*Information provided*.
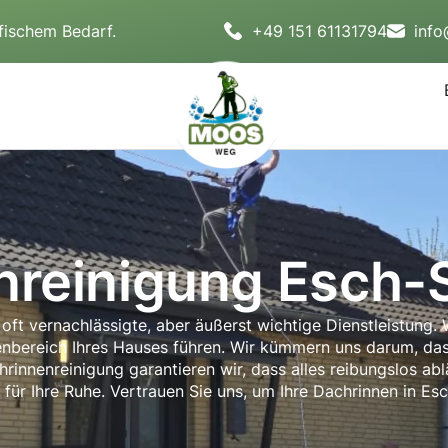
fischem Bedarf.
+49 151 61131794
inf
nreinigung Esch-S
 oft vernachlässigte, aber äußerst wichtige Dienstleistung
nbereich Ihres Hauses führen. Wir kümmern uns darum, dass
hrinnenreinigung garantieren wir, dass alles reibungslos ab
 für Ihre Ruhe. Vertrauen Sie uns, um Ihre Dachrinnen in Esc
--
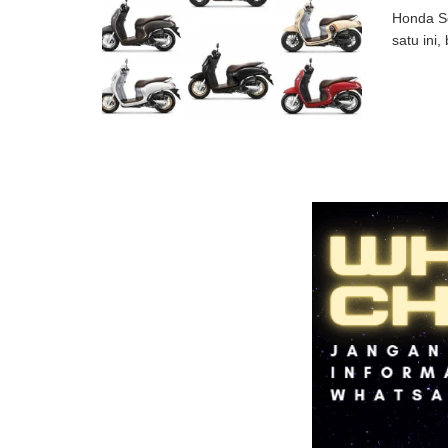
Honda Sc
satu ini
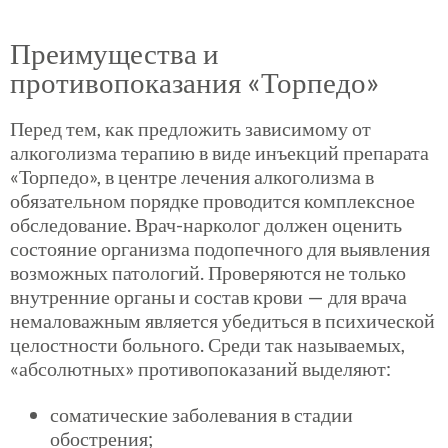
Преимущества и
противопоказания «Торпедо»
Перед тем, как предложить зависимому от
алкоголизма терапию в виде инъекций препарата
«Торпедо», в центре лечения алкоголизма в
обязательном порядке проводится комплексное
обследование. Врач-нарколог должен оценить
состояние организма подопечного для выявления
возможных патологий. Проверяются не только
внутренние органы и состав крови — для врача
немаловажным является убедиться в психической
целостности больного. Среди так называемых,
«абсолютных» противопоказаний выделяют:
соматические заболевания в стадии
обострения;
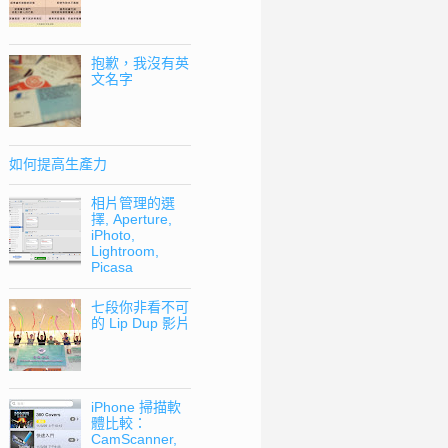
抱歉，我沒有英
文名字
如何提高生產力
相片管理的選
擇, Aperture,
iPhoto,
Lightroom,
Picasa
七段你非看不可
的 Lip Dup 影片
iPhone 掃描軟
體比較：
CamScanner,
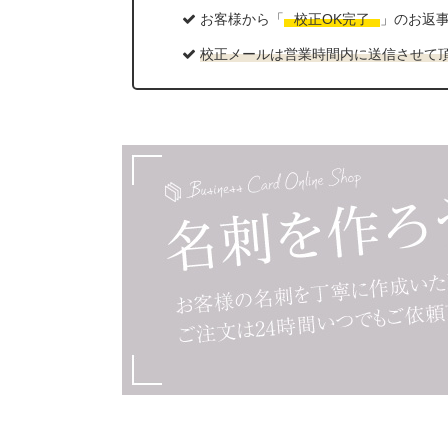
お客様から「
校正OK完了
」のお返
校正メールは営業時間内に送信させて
--
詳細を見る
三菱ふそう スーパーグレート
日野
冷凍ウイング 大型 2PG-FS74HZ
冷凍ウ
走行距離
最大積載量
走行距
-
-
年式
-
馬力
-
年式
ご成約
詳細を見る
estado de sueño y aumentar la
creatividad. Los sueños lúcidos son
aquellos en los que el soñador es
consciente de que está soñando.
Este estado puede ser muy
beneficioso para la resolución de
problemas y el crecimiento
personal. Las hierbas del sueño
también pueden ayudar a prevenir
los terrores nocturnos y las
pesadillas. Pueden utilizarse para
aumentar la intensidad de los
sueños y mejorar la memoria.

*Exercise objective*.
Every line of the listing above that includes "dass" should be copied out.

*Answer to this problem*.
nbereich Ihres Hauses führen. Wir kümmern uns darum, dass
hrinnenreinigung garantieren wir, dass alles reibungslos ab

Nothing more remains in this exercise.